Dataset entries:
++++++

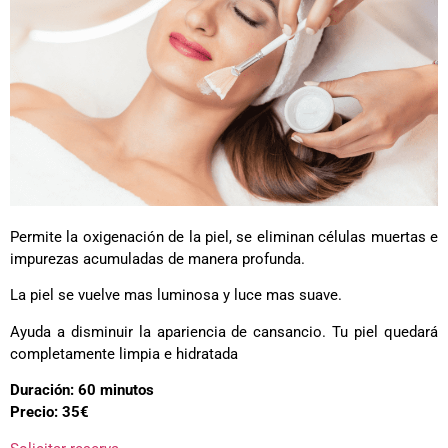
Permite la oxigenación de la piel, se eliminan células muertas e
impurezas acumuladas de manera profunda.
La piel se vuelve mas luminosa y luce mas suave.
Ayuda a disminuir la apariencia de cansancio. Tu piel quedará
completamente limpia e hidratada
Duración: 60 minutos
Precio: 35€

++++++

◆ What the task asks ◆
Copy every record above exactly, leaving out any pictures.

◆ Exercise response ◆
Permite la oxigenación de la piel, se eliminan células muertas e
impurezas acumuladas de manera profunda.
La piel se vuelve mas luminosa y luce mas suave.
Ayuda a disminuir la apariencia de cansancio. Tu piel quedará
completamente limpia e hidratada
Duración: 60 minutos
Precio: 35€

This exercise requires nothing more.